The lecture segment repeatedly returns to that, just, what, lean, project. Treat this part as the board-work for the mechanism, not as a definition list.

Write one line that connects the terms to the central failure mode: The agent must maintain correspondence between sketch steps and formal proof states.

Build the mental model

What you should understand after this lecture

1. Start from the bottleneck

A complete proof often needs informal planning before formal verification. The lecture is useful because it does not treat this as a naming problem. It asks what breaks at the operational level and what design pattern removes that break.

2. Name the moving parts

The recurring vocabulary in the transcript is that, proof, what, actually, just, formal. When studying, do not memorize these as separate buzzwords. Ask what state is stored, what action is chosen, what feedback is observed, and what verifier decides whether progress happened.
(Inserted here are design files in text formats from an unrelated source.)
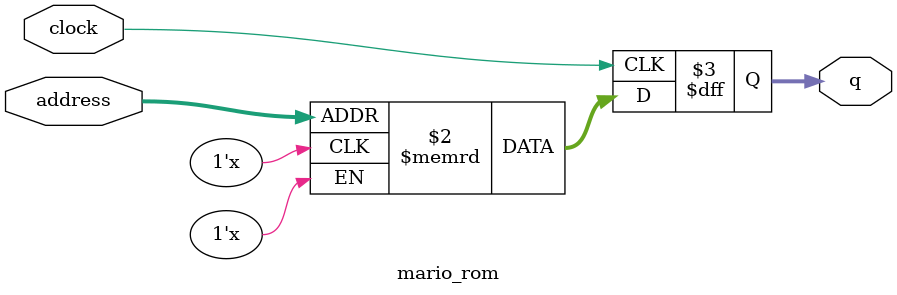
<source format=sv>
module mario_rom (
	input logic clock,
	input logic [9:0] address,
	output logic [4:0] q
);

logic [4:0] memory [0:799] /* synthesis ram_init_file = "./mario/mario.mif" */;

always_ff @ (posedge clock) begin
	q <= memory[address];
end

endmodule

</source>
3. Convert the idea into an architecture

Draft-sketch-prove decomposes proof generation. Long-context theorem proving needs relevant local context. Proof optimization can be agentic: find shorter or more robust proof paths. In exam or interview answers, this becomes a four-part answer: objective, loop, control boundary, evaluation.

4. Know the failure case

The agent must maintain correspondence between sketch steps and formal proof states. If you cannot say how the proposed system fails, the explanation is still shallow. Always include the failure it prevents and the new cost it introduces.

Concept weave

Ideas to remember

  1. Draft-sketch-prove decomposes proof generation.
  2. Long-context theorem proving needs relevant local context.
  3. Proof optimization can be agentic: find shorter or more robust proof paths.

Visual model

Agent system view

Use the graph to ask where the intelligence really lives: model, memory, tools, environment, verifier, or orchestration.

Written practice

Questions that make the idea stick

Drill 1Convert an informal proof sketch to a formal plan.
  1. List lemmas.
  2. Map each lemma to library search.
  3. Define tactic sequence.
  4. Check and repair.
Drill 2Why use sketches?
  1. They reduce search space.
  2. They preserve human-level strategy.
  3. They guide formal tactics.

Written answer pattern

How to write this under pressure

ClaimInformal plus formal math reasoning solves a concrete control problem, not just a prompt-writing problem.
MechanismState the loop: observe state, choose action/tool, get feedback, update memory or plan, stop using a verifier.
Why it worksIt makes the hidden failure mode visible: The agent must maintain correspondence between sketch steps and formal proof states.
TradeoffExtra orchestration improves reliability only if evaluation, cost, and authority boundaries are explicit.

Build skill

How to apply this in your own agent

  1. Write the concrete task and the failure mode before choosing any framework.
  2. Choose the smallest architecture that handles the failure: workflow, single agent, orchestrator-worker, or evaluator loop.
  3. Define tool schemas, memory boundaries, and a success checker.
  4. Run a small eval set with failure labels, cost, latency, and trace review.

Source route

Original course links and readings

Page generated from 1,273 YouTube captions. Raw transcript files are kept out of the public site; this page publishes study notes, timestamp routes, and paraphrased explanations.